الحرب الإسرائيلية على إيران والرد الإيراني
Situation Assessment 17 June, 2025

Israel’s War with Iran Moves out of the Shadows

The Unit for Political Studies

The Unit for Political Studies is the Center’s department dedicated to the study of the region’s most pressing current affairs. An integral and vital part of the ACRPS’ activities, it offers academically rigorous analysis on issues that are relevant and useful to the public, academics and policy-makers of the Arab region and beyond. The Unit for Policy Studies draws on the collaborative efforts of a number of scholars based within and outside the ACRPS. It produces three of the Center’s publication series: Situation Assessment, Policy Analysis, and Case Analysis reports. 

acrobat Icon At dawn on Friday, 13 June Israel launched a full-scale, coordinated military operation against Iran, codenamed “Rising Lion.” More than 200 warplanes, including F-35 fighter jets, took part in five waves of airstrikes against approximately 100 targets inside the country. It was soon clear that this was the beginning of a wide-ranging attack that went beyond its stated goal of destroying Iran’s nuclear capabilities, one that amounted to an attempt to undermine Iran’s economy and topple its regime.

The Israeli campaign was a clear exhibition of the intelligence and technological superiority of Israel (and, of course, the US). On the first day alone, Israel assassinated some 20 senior officers of the Iranian Revolutionary Guard Corps (IRGC) and the country’s armed forces, including IRGC chief Hossein Salami, Army Chief of Staff Mohammad Bagheri, and nine nuclear scientists. Israeli strikes also targeted Iranian nuclear sites in Natanz (Isfahan), Fordow (Qom), Parchin (east of Tehran), and Arak (western-central Iran), as well as drone factories and facilities for manufacturing and launching ballistic missiles.

In response, Iran launched Operation True Promise 3, lobbing more than 150 ballistic missiles and sending more than 100 drones toward Israel. Many of these projectiles evaded Israeli and US defence systems, which were helping repel the Iranian response, and struck various areas across Israel including Haifa and Tel Aviv.

The escalation came on the eve of a 60-day deadline set by US President Donald Trump for Washington to conclude an agreement with Tehran on Iran’s nuclear programme, postponing a new round of talks that had been set to take place in the Sultanate of Oman.

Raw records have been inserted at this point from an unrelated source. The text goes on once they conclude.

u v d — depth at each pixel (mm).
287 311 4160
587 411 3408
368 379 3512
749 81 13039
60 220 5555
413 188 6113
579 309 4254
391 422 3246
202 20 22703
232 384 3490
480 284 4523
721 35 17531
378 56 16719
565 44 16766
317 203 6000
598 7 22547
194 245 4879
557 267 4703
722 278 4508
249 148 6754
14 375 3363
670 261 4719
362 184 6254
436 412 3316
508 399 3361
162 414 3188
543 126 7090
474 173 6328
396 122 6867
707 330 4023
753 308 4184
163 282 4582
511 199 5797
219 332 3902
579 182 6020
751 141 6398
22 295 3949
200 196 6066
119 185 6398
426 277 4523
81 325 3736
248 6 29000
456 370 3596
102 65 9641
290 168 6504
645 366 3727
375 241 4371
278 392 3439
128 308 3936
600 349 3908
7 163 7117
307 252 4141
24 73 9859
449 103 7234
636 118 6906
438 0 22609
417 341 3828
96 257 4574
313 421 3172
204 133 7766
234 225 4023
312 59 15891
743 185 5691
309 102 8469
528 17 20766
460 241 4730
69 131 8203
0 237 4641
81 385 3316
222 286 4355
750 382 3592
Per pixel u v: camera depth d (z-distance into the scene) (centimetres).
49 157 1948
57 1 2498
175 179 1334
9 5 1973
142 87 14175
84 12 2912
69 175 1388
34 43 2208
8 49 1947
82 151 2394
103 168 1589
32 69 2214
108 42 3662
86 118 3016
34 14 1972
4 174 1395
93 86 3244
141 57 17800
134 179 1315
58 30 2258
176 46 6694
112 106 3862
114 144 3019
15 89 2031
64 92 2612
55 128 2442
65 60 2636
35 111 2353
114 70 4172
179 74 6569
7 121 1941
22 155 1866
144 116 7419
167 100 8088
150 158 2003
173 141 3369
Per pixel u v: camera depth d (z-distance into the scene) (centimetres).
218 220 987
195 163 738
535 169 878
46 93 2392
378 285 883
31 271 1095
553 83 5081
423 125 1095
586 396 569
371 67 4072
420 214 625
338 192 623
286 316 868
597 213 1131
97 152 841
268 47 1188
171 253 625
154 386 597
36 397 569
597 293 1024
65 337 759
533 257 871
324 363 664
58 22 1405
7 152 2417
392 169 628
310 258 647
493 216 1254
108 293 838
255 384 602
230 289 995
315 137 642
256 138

The Timing of the Israeli Attack

Since his return to power in 2009, Israeli Prime Minister Benjamin Netanyahu has made the destruction of the Iranian nuclear programme a primary goal of every government he has formed, using sabotage operations and assassinating Iranian nuclear scientists to achieve that goal. He has opposed any peaceful settlement of the Iranian nuclear issue, strongly rejecting the 2015 agreement reached by the administration of then-US president Barack Obama, officially known as the Joint Comprehensive Plan of Action (JCPOA). Netanyahu has sought to undermine and destroy the deal. In May 2018, president Donald Trump obliged, withdrawing from the accord and reimposing economic sanctions on Iran as part of a policy known in the media as the “maximum pressure” campaign, aimed at pushing the Islamic Republic to accept a new, more stringent agreement to monitor its nuclear activities.[1] That same year, Israel publicly unveiled what it claimed was the archive of the Iranian nuclear programme.[2] In November 2020, it succeeded in assassinating Mohsen Fakhrizadeh, seen by Iran as the “father” of its nuclear programme.[3] Although negotiations between Washington and Tehran resumed under president Joe Biden’s administration, with the aim of returning to the 2015 agreement, these efforts were unsuccessful, coming to a complete halt following the attacks on Israel led by Palestinian Islamist resistance movement Hamas on 7 October 2023.

In the wake of those attacks, and as the regional confrontation escalated between Israel and Iran thoughout 2024, the two engaged in two major aerial confrontations. The first came in April of that year, after Israel bombed the Iranian consulate in Damascus, killing the IRGC’s commanders for Syria and Lebanon. Iran responded by launching approximately 200 missiles and drones toward Israel.[4] The second round of reciprocal strikes erupted in October, in response to Israel’s assassination of Hamas political bureau chief Ismail Haniyeh in Tehran[5] and its killing of Hezbollah Secretary-General Hassan Nasrallah in the southern suburbs of Beirut.[6] Israel attempted to exploit Iran’s response in the second confrontation to strike at its nuclear programme, but pressure from the Biden administration – which feared it would be dragged into a war with Iran – forced its ally to limit itself to attacking Iran’s air defences, particularly those protecting its nuclear facilities in Isfahan, and destroying its facilities for manufacturing solid fuel for ballistic missiles.[7]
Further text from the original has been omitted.